**Complete lo siguiente**
1/ ¿Concuerdan con el texto sobre Franz Tamayo estas afirmaciones? (a) El epígrafe procede de Proverbios, de Franz Tamayo. (b) Las intuiciones mencionadas llevan cinco años rondando. (c) Entre las preguntas figura si Tamayo es el poeta de solemnidad trágica. Responda sí o no a cada una y cite literalmente las palabras del texto que lo deciden.
2/ Retome el texto sobre Franz Tamayo a continuación de su última pregunta y siga escribiéndolo.

**Texto**
▶
“Cuando el pensamiento es visible se
llama acción,
cuando la acción es invisible se llama pensamiento”
Franz Tamayo, Proverbios
Encarar una imagen desde un lugar en que la
historia persiste aún descoyuntada y ajena. Releer a Tamayo, acaso entenderlo,
mostrarlo apenas en lo que trasluce y esconde la complejidad del personaje que
nos ha dejado de herencia. Estas intuiciones rondando dos años, un tiempo
prudente de textos leídos, de posturas contradictorias, de documentos
atesorados, intraducibles a la escena… ¿o no tanto?
Tomar una decisión: ¿Quién es Tamayo para
esta época, para esta obra, para esta estética? ¿Acaso ese orgulloso mestizo
emergiendo de una vergüenza superada, esbozando al fin un proto-hombre
boliviano? ¿El poeta de solemnidad trágica?¿El hombre inmóvil, ante la
evidencia de que la historia lo ha pasado por encima? ¿El pensador que descubre
las aristas de la realidad del arte, de la realidad de la vida?
◀
Entradas de datos recopiladas
▶
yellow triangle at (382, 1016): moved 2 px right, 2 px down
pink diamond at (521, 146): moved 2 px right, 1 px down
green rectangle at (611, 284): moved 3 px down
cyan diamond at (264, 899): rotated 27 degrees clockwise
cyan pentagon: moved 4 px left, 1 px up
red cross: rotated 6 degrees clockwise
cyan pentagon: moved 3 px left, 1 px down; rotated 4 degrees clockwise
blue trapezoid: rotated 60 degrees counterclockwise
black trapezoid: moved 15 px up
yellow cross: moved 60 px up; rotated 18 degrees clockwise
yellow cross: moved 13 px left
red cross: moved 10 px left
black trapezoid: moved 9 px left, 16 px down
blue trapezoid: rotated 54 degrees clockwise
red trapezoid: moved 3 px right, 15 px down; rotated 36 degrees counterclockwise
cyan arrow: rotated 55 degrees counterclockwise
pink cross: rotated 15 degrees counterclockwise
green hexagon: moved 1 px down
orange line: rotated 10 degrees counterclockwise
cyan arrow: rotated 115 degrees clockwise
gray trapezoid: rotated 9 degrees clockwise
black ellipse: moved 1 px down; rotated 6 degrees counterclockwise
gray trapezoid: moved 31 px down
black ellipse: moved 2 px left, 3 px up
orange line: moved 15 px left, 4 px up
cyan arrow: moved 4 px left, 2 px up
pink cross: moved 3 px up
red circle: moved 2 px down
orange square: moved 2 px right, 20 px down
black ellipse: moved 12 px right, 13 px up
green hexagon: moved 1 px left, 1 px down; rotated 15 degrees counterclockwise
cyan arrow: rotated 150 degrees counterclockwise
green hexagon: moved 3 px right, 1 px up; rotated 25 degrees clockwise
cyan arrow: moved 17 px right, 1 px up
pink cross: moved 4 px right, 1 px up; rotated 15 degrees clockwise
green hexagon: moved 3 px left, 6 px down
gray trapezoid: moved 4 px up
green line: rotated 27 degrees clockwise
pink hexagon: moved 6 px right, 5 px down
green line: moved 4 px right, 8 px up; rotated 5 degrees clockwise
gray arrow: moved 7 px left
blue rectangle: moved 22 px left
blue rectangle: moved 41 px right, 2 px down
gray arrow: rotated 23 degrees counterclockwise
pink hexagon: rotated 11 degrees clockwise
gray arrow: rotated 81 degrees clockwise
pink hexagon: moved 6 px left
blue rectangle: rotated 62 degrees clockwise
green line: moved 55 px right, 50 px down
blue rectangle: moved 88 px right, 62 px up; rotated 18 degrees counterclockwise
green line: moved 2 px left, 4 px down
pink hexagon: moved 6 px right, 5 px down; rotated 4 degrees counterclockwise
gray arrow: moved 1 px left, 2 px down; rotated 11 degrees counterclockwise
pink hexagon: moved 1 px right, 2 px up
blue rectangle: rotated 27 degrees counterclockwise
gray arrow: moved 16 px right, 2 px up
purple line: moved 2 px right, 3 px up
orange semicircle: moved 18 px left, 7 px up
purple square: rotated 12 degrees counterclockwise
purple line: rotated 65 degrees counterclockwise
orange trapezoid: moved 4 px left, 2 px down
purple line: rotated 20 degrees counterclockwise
◀
**Respuestas por tarea**
1/
(a) Sí: «Franz Tamayo, Proverbios».
(b) No: «Estas intuiciones rondando dos años».
(c) Sí: «¿El poeta de solemnidad trágica?».

2/
Elegir implica sesgar. Finalmente la
decisión, tan arriesgada como certera, es responder a este Tamayo desde todas
las entradas anteriores.
Se trata entonces de poner el pensamiento en
escena y dar cuerpo a estos Tamayos hechos de ideas, de situaciones, de palabras
impresas hace ya tanto. ¿Lo que los une? Una profunda masculinidad,
complejizada en su oscilar entre lo fundacional basado en ideas categóricas y
lo inevitablemente frágil de una situación incontrolable: 11 asesinatos que
Tamayo ignoraba llegan a su conocimiento cuando ya no puede hacer nada al
respecto.
El resultado es un Tamayo divido, en
conflicto. Ante esto, como ante todo, se hace primordial la piedad; el
postulado más importante a la hora en que Tamayo se manifiesta ante el pueblo
boliviano, y el sentido más intenso de su más honda poesía. Hybris: el terror y la piedad son los
móviles que desatan a este Tamayo en todos sus dobleces.
En escena, cuatro hombres le dan voz. Ninguno
de ellos es un personaje consumado, ninguno se muestra por completo. Todo está
coreografiado y dirigido hacia ese mismo punto: la escenografía opta por
espejos y paneles transparentes, que dejan ver a medias a estos personajes,
proyectan sombras, reflejan imágenes distorsionadas, a la vez oleaje de ese mar
ausente y recorte de montañas evocadas.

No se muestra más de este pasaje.